Haven’t switched over to tubeless yet, but still like the idea of a sealant that could prevent a flat before it happens? Leave it to Muc-Off to come up with a sealant that is specifically designed for use only in an inner tube.

Muc-Off Inner Tube Sealant for No Puncture Hassle bottle

Promising to seal holes up to 4mm, No Puncture Hassle Inner Tube Sealant is water based and specifically designed for use in tubes.

Muc-Off Inner Tube Sealant for No Puncture Hassle installation

Note that it’s only compatible with inner tubes that have a removable presta or schrader valve core – which is important since it’s how you get the sealant inside the tube. The bottle includes an applicator hose that helps it get to the valve, where you squeeze in the recommended amount.
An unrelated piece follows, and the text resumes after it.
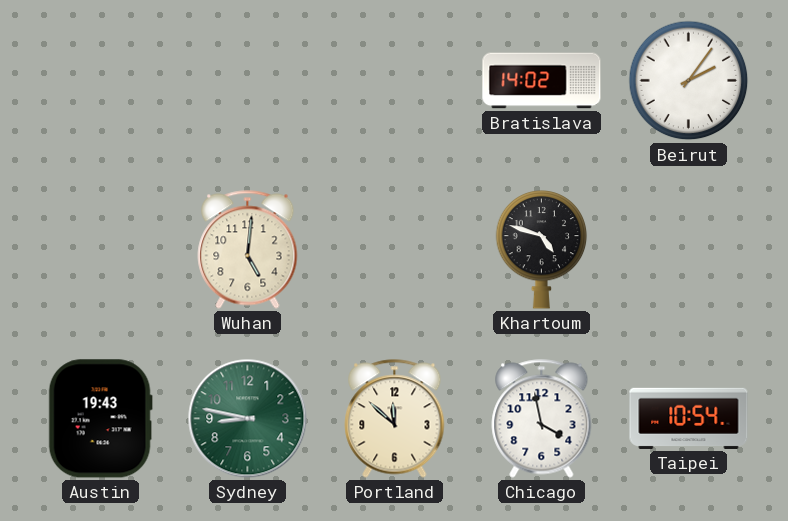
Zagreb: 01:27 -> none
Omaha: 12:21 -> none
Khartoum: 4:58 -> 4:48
Muc-Off Inner Tube Sealant for No Puncture Hassle bottle

Depending on the tire size, you’ll need between 50 – 140ml of sealant for each tube, which means the 300ml bottle should more than cover at least one bike.

Features

  • Puncture prevention for inner tubes
  • Suitable for MTB, road, eBikes, commuter, urban, folding & touring
  • Seals holes in tubes up to 4mm
  • Works on multiple punctures
  • Does not dry out
  • Lasts the life of the inner tube
  • Contains anti-corrosion inhibitors
  • Contains “cutting-edge” molecules to help seal holes quickly and effectively
  • Water-soluble
  • Non-Hazardous
  • Works in temperatures from -15°C to +50°C

Priced at $9.99, currently the sealant is available in EU/UK, but will be available in North America at the end of July. 

muc-off.com

18 COMMENTS

  1. Looks like pink “Slime” or the Finish Line stuff… I never had good luck with either brand sealing up holes in tubed or tubeless applications.

  2. I can’t stand tubeless even for mtb these sealants either don’t work because the punctures are too big or, when they do, shrink over time and you’re stuck replacing tire or tube anyway. What’s the deal w the industry shoving this down everyone’s throat?? Messy, over hyped and ultimately futile system. And how hard is it to patch a damn tube??! I hate cycling now.

    • Weird. Your inability to manage tubeless tires is not shared by any of the people I ride or train with. I haven’t had a ride interrupted by a tubeless failure for years. Maybe it’s you and not the tires?

      • I ride w tubes and have not had any rides interrupted either and mtb wise I run 25 lbs or so w tubes and no issues almost ever, not from pinch flats, cuts and thorns puncture tubes and tubeless equally and the sealant never fixes the tubeless or maybe 50/50 so eventually need tubes anyway. That’s my experience and I spent a good 4 years or so w tubeless mtb.

        • A decade ago at least one of the group would usually get a puncture on any given weekend MTB ride (Hobart, Australia – it’s rocky). I can’t even remember when the last time was we had to stop to fix a flat, it would be literally years ago.
          Sure,other factors also come into play- suspension has reduced rear pinch flats, running lower pressure also lets the tires deform around sticks that previously might have led to a puncture, and there are a lot more constructed tracks to ride now. But it’s laughable to suggest that going tubeless isn’t a major factor.

    • I don’t know how or where you ride but for advising against tubeless for mtb is completely nut. From time to time i’ve had to ride tubed setup in the last twenty years (renting, a bad front tire i did not want to bin etc…). From different place were i’ve ridden i get a puncture every 2 hours on average from thorn or this kind of stuff. Then there’s the pinch flat, to avoid it i have to go all up to 2 bar instead of 1.3, making the bike simply a mess to ride.
      For road riding tubeless is fine but certainly not the game changer it is for mtb. Simply because if you look where you put your tire, and don’t put ultralight useless tire, you’ll mostly won’t flat with regular tube. My stat on tube are about a flat every 10000km on racing tire (GP4000 GP5000). So yeah it add some hassle for a little peace of mind. For those that ride their bike once a week or less i think it’s not worth the hassle except maybe for some important race.

    • Weird. Just last week I felt a clicking in my tire. Got home (no meaningful air loss), found a large piece of wire stuck in my tire. Stupidly yanked it out, heard a bunch of hissing, quickly spun the wheel, some sealant squirted out and then it sealed. Topped off the air. Still holding pressure, good as new.
      This is the typical tubeless experience. If it was a much bigger hole, I’d have used a plug.

  3. Perhaps I’m blind, but I didn’t read anywhere whether this will work with latex inners or not?

    That being said, I only own road bikes and every time I flat, it’s usually something that even tubeless with sealant won’t fix (sidewall gash, nail through tyre, etc.) so I doubt this will help in my case. Might work for others, though.